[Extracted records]
▼▼▼

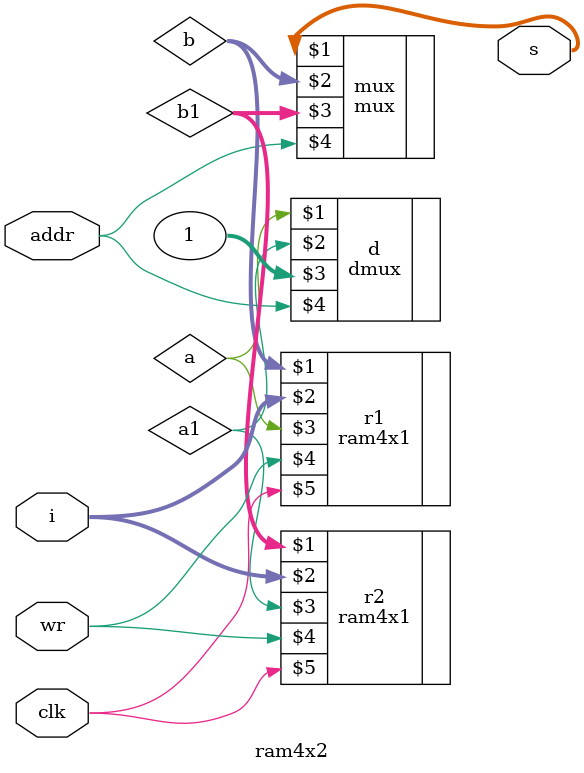
<source format=v>
`include "RAM4X1.v"
`include "muxDmux.v"


module ram4x2(output [3:0]s,input [3:0]i,input addr,input clk,input wr);
wire a,a1;

dmux d(a,a1,1,addr);
wire [3:0]b;
wire [3:0]b1;

ram4x1 r1(b,i,a,wr,clk);
ram4x1 r2(b1,i,a1,wr,clk);
mux mux(s,b,b1,addr);

endmodule

</source>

▲▲▲

TASK DESCRIPTION: Your copy should match the records above exactly, except that it contains no pictures.

WRITTEN SOLUTION:
<source format=v>
`include "RAM4X1.v"
`include "muxDmux.v"


module ram4x2(output [3:0]s,input [3:0]i,input addr,input clk,input wr);
wire a,a1;

dmux d(a,a1,1,addr);
wire [3:0]b;
wire [3:0]b1;

ram4x1 r1(b,i,a,wr,clk);
ram4x1 r2(b1,i,a1,wr,clk);
mux mux(s,b,b1,addr);

endmodule

</source>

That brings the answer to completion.